B.         Le processus d’ERAR offre-t-il une procédure équitable, qui respecte l’article 7 de la Charte canadienne des droits et libertés, qui constitue la partie 1 de la Loi constitutionnelle de 1982, annexe B, Loi de 1982 sur le Canada, 1982, ch. 11 (R.‑U.), et les obligations internationales du Canada?

 

[38]           Le demandeur soutient que les ERAR sont effectués par des [traduction] « fonctionnaires de bas niveau, peu ou pas indépendants, sans compétence reconnue en matière d’analyse des droits de la personne ou du droit international, et [que] les tribunaux ne veillent pas à fournir un accès à un recours efficace ». De plus, le demandeur soutient que le [traduction] « décideur n’est pas une personne dont la compétence est reconnue, mais plutôt un employé du ministère qui souhaite expulser le demandeur. Il n’existe pas de véritable indépendance judiciaire pour les agents d’ERAR. » Le demandeur déclare que [traduction] « toutes les décisions rendues par les agents d’ERAR présentent une partialité systématique en faveur de l’expulsion et à l’encontre de l’application du droit international en matière de droits de la personne. »

 

[39]           Le demandeur soulève essentiellement la question de la partialité institutionnelle du processus d’ERAR. Mon collègue le juge de Montigny a examiné cette question dans la décision Lai c.
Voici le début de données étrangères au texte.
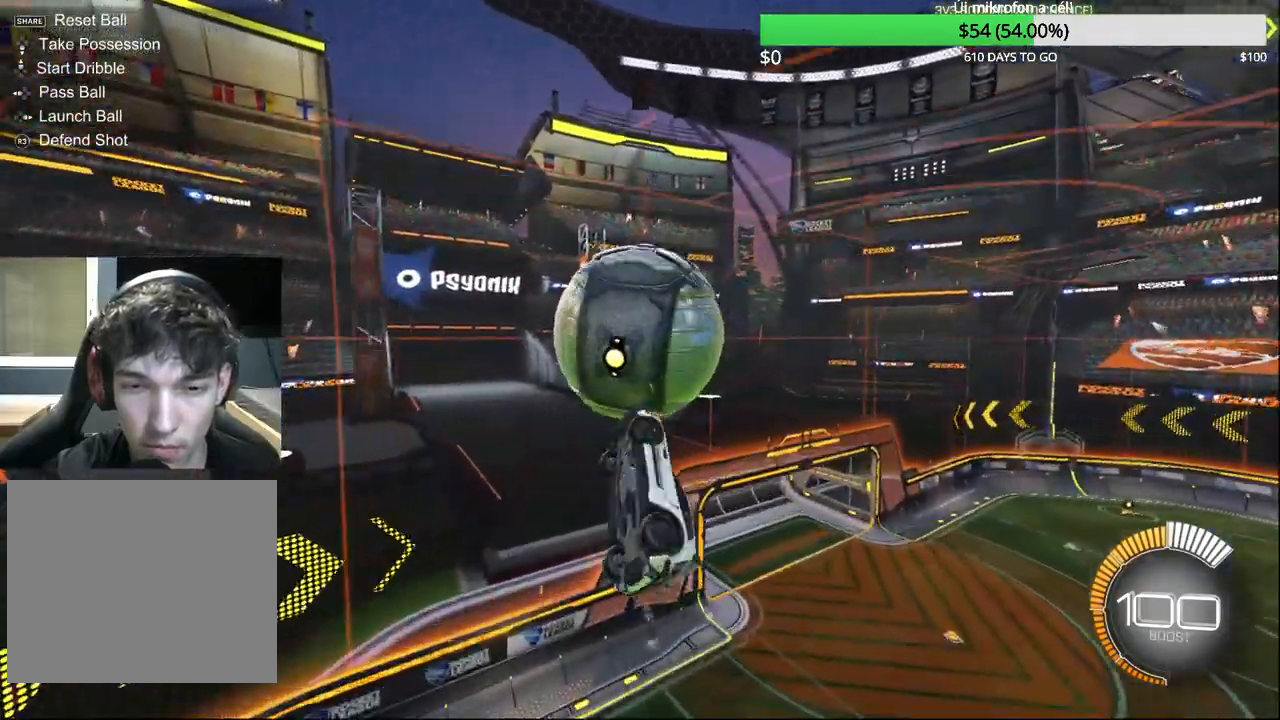
{"buttons": ["CIRCLE"], "left_stick": "center", "right_stick": "center", "events": []}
Canada (Ministre de la Citoyenneté et de l’Immigration), 2007 FC 361. Je reproduis ci‑dessous les paragraphes 64 et 74 de ses motifs : 

[64]     En raison de l’importance capitale que revêt une accusation de partialité, les raisons justifiant une crainte de cette nature doivent être solides et ne sauraient s’appuyer sur de simples hypothèses ou conjectures (Committee for Justice and Liberty, précité, aux pages 394‑395; Arthur c. Canada (Procureur général), 2001 CAF 223, au paragraphe 8). En l’espèce, je ne crois pas que l’avocat affirme que l’agente d’ERAR avait un parti pris personnel. Nous avons affaire ici à une allégation de partialité institutionnelle, qui entacherait tous les cas qui ont été jugés alors que le ministre de la Citoyenneté et de l’Immigration avait le double pouvoir d’« intervention » et de « protection » au cours de la période de transition ayant suivi l’entrée en vigueur de la LIPR […]

 

[74]    Pour en arriver à cette conclusion, je suis conforté par la décision à laquelle en est arrivé mon collègue le juge Frederick Gibson dans l’affaire Say c. Canada (Solliciteur général), 2005 CF 739 (conf. par 2005 CAF 422). Dans cette affaire, les demandeurs avaient soulevé la question de la partialité institutionnelle ou du manque d’indépendance des agents d’ERAR des risques avant renvoi pendant la courte période au cours de laquelle ces agents relevaient de l’Agence des services frontaliers du Canada, au même titre que les agents de renvoi. Après avoir examiné la preuve, le juge Gibson a conclu que la section d’ERAR était structurée de telle manière qu’elle était isolée des autres sections de l’A.S.F.C., de sorte qu’une personne sensée et bien informée n’aurait pas une crainte raisonnable de partialité. Au paragraphe 39 de sa décision, le juge écrit ce qui suit :

 

Compte tenu de la preuve dont la Cour dispose en l’espèce, je conclus que dans un grand nombre de cas, il n’existerait aucune crainte raisonnable de partialité dans l’esprit d’une personne parfaitement informée. Cela ne veut pas dire qu’une crainte raisonnable de partialité soit inconcevable — sous forme de première impression — dans un grand nombre de cas dans l’esprit d’une personne moins bien informée. Dans un grand nombre de documents d’information au public diffusés au moment de la constitution de l’A.S.F.C., on a dit que son mandat concernait la sécurité et l’application de la loi, ce qui se distingue tout à fait d’un mandat de protection. Cependant, il ressort de la preuve dont dispose la Cour que, du moins au cours de la période en litige, le mandat de cette agence était assez diversifié et qu’un effort conscient a été fait pour isoler le programme d’ERAR des fonctions relatives à la prise de mesures de renvoi et à l’application de la loi incombant à l’A.S.F.C. Je conclus donc qu’une « personne parfaitement informée » n’aurait pas une crainte raisonnable que les décideurs du programme d’ERAR seraient partiaux « dans un grand nombre de cas ».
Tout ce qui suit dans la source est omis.